OBJECTIVE
Convert the lines below into a Markdown table with the columns No. and Text, where No. holds a row number and Text holds the line. Begin with the line containing "scientific name: Arceuthobium bicarinatum", continue through the last line, and omit any blank lines.

_ _ _ _ _ _ _

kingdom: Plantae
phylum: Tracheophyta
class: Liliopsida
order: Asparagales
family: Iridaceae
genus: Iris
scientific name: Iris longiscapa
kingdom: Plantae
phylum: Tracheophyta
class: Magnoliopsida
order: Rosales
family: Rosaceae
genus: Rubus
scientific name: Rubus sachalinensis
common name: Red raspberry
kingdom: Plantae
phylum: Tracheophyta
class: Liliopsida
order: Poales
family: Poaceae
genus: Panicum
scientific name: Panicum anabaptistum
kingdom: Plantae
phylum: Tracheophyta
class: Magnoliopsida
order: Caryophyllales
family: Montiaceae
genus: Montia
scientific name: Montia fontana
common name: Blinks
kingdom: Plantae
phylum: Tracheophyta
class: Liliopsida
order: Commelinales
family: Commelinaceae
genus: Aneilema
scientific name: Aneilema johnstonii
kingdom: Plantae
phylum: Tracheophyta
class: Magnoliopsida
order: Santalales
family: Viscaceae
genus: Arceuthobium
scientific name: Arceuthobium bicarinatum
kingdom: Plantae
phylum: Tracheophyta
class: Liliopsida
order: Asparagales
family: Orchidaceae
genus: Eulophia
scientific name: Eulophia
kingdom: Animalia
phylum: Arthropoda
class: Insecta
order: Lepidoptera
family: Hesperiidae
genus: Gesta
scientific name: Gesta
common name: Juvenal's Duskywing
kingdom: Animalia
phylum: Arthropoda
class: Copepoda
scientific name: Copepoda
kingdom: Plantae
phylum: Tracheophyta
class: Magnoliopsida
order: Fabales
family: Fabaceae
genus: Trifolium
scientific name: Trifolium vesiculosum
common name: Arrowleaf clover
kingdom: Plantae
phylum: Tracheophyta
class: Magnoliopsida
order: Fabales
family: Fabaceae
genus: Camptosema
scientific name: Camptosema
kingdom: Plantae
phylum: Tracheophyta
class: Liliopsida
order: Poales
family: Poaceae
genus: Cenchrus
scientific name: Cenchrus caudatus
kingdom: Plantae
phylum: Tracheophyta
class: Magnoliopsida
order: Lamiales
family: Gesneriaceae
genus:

_ _ _ _ _ _ _

COMPLETED EXERCISE
| No. | Text |
|---|---|
| 1 | scientific name: Arceuthobium bicarinatum |
| 2 | kingdom: Plantae |
| 3 | phylum: Tracheophyta |
| 4 | class: Liliopsida |
| 5 | order: Asparagales |
| 6 | family: Orchidaceae |
| 7 | genus: Eulophia |
| 8 | scientific name: Eulophia |
| 9 | kingdom: Animalia |
| 10 | phylum: Arthropoda |
| 11 | class: Insecta |
| 12 | order: Lepidoptera |
| 13 | family: Hesperiidae |
| 14 | genus: Gesta |
| 15 | scientific name: Gesta |
| 16 | common name: Juvenal's Duskywing |
| 17 | kingdom: Animalia |
| 18 | phylum: Arthropoda |
| 19 | class: Copepoda |
| 20 | scientific name: Copepoda |
| 21 | kingdom: Plantae |
| 22 | phylum: Tracheophyta |
| 23 | class: Magnoliopsida |
| 24 | order: Fabales |
| 25 | family: Fabaceae |
| 26 | genus: Trifolium |
| 27 | scientific name: Trifolium vesiculosum |
| 28 | common name: Arrowleaf clover |
| 29 | kingdom: Plantae |
| 30 | phylum: Tracheophyta |
| 31 | class: Magnoliopsida |
| 32 | order: Fabales |
| 33 | family: Fabaceae |
| 34 | genus: Camptosema |
| 35 | scientific name: Camptosema |
| 36 | kingdom: Plantae |
| 37 | phylum: Tracheophyta |
| 38 | class: Liliopsida |
| 39 | order: Poales |
| 40 | family: Poaceae |
| 41 | genus: Cenchrus |
| 42 | scientific name: Cenchrus caudatus |
| 43 | kingdom: Plantae |
| 44 | phylum: Tracheophyta |
| 45 | class: Magnoliopsida |
| 46 | order: Lamiales |
| 47 | family: Gesneriaceae |
| 48 | genus: |